━━ Provided data ━━
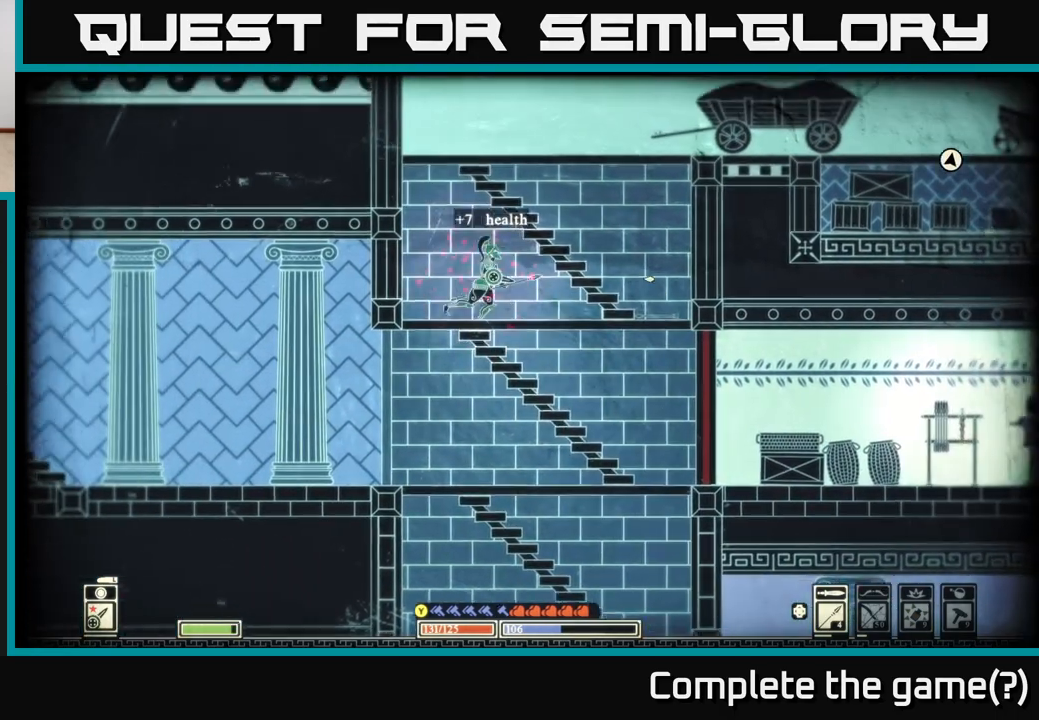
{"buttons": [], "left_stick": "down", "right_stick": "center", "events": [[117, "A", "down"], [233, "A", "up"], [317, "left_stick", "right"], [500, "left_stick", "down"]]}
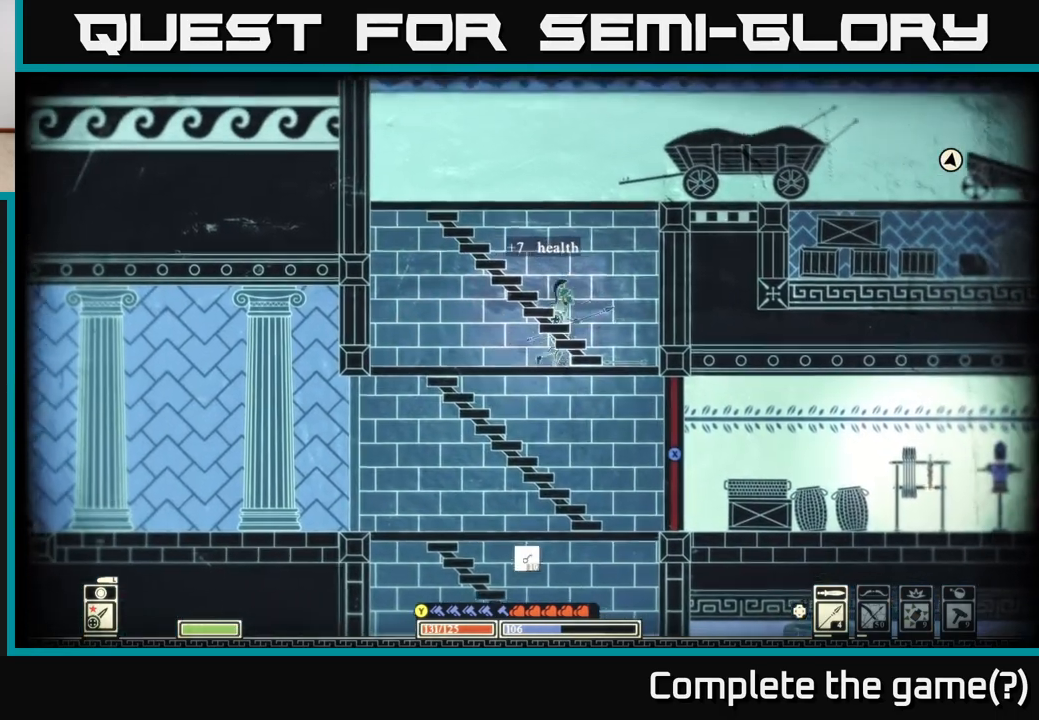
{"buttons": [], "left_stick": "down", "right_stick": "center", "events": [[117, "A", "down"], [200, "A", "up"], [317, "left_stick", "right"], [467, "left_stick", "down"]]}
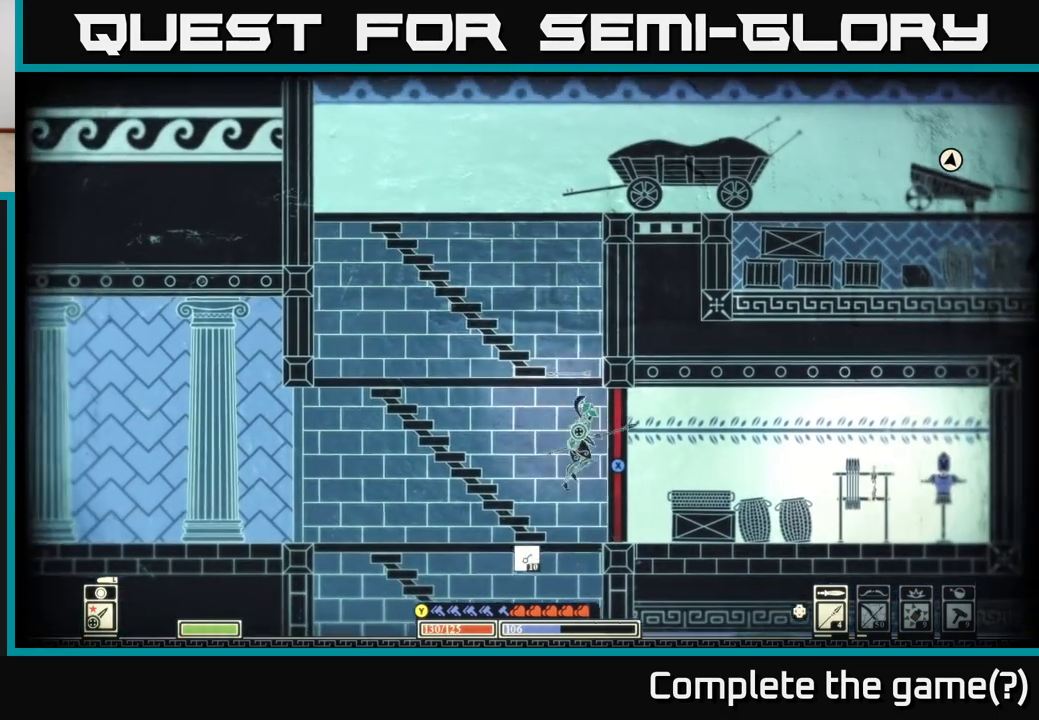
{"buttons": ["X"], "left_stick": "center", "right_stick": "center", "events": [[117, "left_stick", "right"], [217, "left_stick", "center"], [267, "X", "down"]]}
━━━
** Task details **
Hand back the data above exactly, leaving out all pictures.

** Response box **
{"buttons": [], "left_stick": "down", "right_stick": "center", "events": [[117, "A", "down"], [233, "A", "up"], [317, "left_stick", "right"], [500, "left_stick", "down"]]}
{"buttons": [], "left_stick": "down", "right_stick": "center", "events": [[117, "A", "down"], [200, "A", "up"], [317, "left_stick", "right"], [467, "left_stick", "down"]]}
{"buttons": ["X"], "left_stick": "center", "right_stick": "center", "events": [[117, "left_stick", "right"], [217, "left_stick", "center"], [267, "X", "down"]]}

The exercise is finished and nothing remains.